Task: Return every record in full. Match each one exactly.

Source material:
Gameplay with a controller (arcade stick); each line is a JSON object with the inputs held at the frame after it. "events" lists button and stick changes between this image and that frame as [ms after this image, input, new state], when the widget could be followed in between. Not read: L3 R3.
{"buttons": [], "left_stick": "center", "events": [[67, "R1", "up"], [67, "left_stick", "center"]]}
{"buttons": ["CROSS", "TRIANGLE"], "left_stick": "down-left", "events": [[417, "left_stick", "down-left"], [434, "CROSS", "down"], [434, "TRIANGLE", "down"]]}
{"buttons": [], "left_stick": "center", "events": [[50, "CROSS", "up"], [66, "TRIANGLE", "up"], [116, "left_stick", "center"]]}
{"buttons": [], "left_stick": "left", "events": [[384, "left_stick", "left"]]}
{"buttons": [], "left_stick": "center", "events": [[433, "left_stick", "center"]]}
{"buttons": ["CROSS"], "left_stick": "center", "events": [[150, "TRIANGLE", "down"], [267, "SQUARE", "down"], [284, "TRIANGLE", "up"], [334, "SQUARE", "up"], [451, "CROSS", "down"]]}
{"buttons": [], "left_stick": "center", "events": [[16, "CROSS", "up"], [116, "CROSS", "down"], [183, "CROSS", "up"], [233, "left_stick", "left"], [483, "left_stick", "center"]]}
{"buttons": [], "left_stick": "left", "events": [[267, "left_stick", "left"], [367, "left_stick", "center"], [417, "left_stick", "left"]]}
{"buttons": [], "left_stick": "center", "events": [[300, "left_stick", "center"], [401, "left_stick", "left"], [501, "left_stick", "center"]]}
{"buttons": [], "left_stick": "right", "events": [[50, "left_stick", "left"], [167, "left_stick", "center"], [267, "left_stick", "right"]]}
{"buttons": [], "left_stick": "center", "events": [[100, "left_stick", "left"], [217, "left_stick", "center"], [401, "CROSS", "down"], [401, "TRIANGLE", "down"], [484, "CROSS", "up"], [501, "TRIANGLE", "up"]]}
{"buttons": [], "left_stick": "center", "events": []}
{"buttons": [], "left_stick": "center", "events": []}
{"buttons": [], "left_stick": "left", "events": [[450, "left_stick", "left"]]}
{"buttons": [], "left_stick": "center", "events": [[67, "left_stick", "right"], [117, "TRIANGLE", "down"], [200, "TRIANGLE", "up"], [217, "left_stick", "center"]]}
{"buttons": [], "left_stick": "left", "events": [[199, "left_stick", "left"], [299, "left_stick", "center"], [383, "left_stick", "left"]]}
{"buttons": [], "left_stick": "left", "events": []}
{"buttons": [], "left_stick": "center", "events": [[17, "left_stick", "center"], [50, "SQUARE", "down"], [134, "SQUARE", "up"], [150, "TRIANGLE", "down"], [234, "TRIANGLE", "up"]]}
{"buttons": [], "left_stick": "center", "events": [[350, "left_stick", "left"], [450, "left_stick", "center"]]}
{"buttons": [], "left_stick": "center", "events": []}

Answer to this task:
Gameplay with a controller (arcade stick); each line is a JSON object with the inputs held at the frame after it. "events" lists button and stick changes between this image and that frame as [ms after this image, input, new state], when the widget could be followed in between. Not read: L3 R3.
{"buttons": [], "left_stick": "center", "events": [[67, "R1", "up"], [67, "left_stick", "center"]]}
{"buttons": ["CROSS", "TRIANGLE"], "left_stick": "down-left", "events": [[417, "left_stick", "down-left"], [434, "CROSS", "down"], [434, "TRIANGLE", "down"]]}
{"buttons": [], "left_stick": "center", "events": [[50, "CROSS", "up"], [66, "TRIANGLE", "up"], [116, "left_stick", "center"]]}
{"buttons": [], "left_stick": "left", "events": [[384, "left_stick", "left"]]}
{"buttons": [], "left_stick": "center", "events": [[433, "left_stick", "center"]]}
{"buttons": ["CROSS"], "left_stick": "center", "events": [[150, "TRIANGLE", "down"], [267, "SQUARE", "down"], [284, "TRIANGLE", "up"], [334, "SQUARE", "up"], [451, "CROSS", "down"]]}
{"buttons": [], "left_stick": "center", "events": [[16, "CROSS", "up"], [116, "CROSS", "down"], [183, "CROSS", "up"], [233, "left_stick", "left"], [483, "left_stick", "center"]]}
{"buttons": [], "left_stick": "left", "events": [[267, "left_stick", "left"], [367, "left_stick", "center"], [417, "left_stick", "left"]]}
{"buttons": [], "left_stick": "center", "events": [[300, "left_stick", "center"], [401, "left_stick", "left"], [501, "left_stick", "center"]]}
{"buttons": [], "left_stick": "right", "events": [[50, "left_stick", "left"], [167, "left_stick", "center"], [267, "left_stick", "right"]]}
{"buttons": [], "left_stick": "center", "events": [[100, "left_stick", "left"], [217, "left_stick", "center"], [401, "CROSS", "down"], [401, "TRIANGLE", "down"], [484, "CROSS", "up"], [501, "TRIANGLE", "up"]]}
{"buttons": [], "left_stick": "center", "events": []}
{"buttons": [], "left_stick": "center", "events": []}
{"buttons": [], "left_stick": "left", "events": [[450, "left_stick", "left"]]}
{"buttons": [], "left_stick": "center", "events": [[67, "left_stick", "right"], [117, "TRIANGLE", "down"], [200, "TRIANGLE", "up"], [217, "left_stick", "center"]]}
{"buttons": [], "left_stick": "left", "events": [[199, "left_stick", "left"], [299, "left_stick", "center"], [383, "left_stick", "left"]]}
{"buttons": [], "left_stick": "left", "events": []}
{"buttons": [], "left_stick": "center", "events": [[17, "left_stick", "center"], [50, "SQUARE", "down"], [134, "SQUARE", "up"], [150, "TRIANGLE", "down"], [234, "TRIANGLE", "up"]]}
{"buttons": [], "left_stick": "center", "events": [[350, "left_stick", "left"], [450, "left_stick", "center"]]}
{"buttons": [], "left_stick": "center", "events": []}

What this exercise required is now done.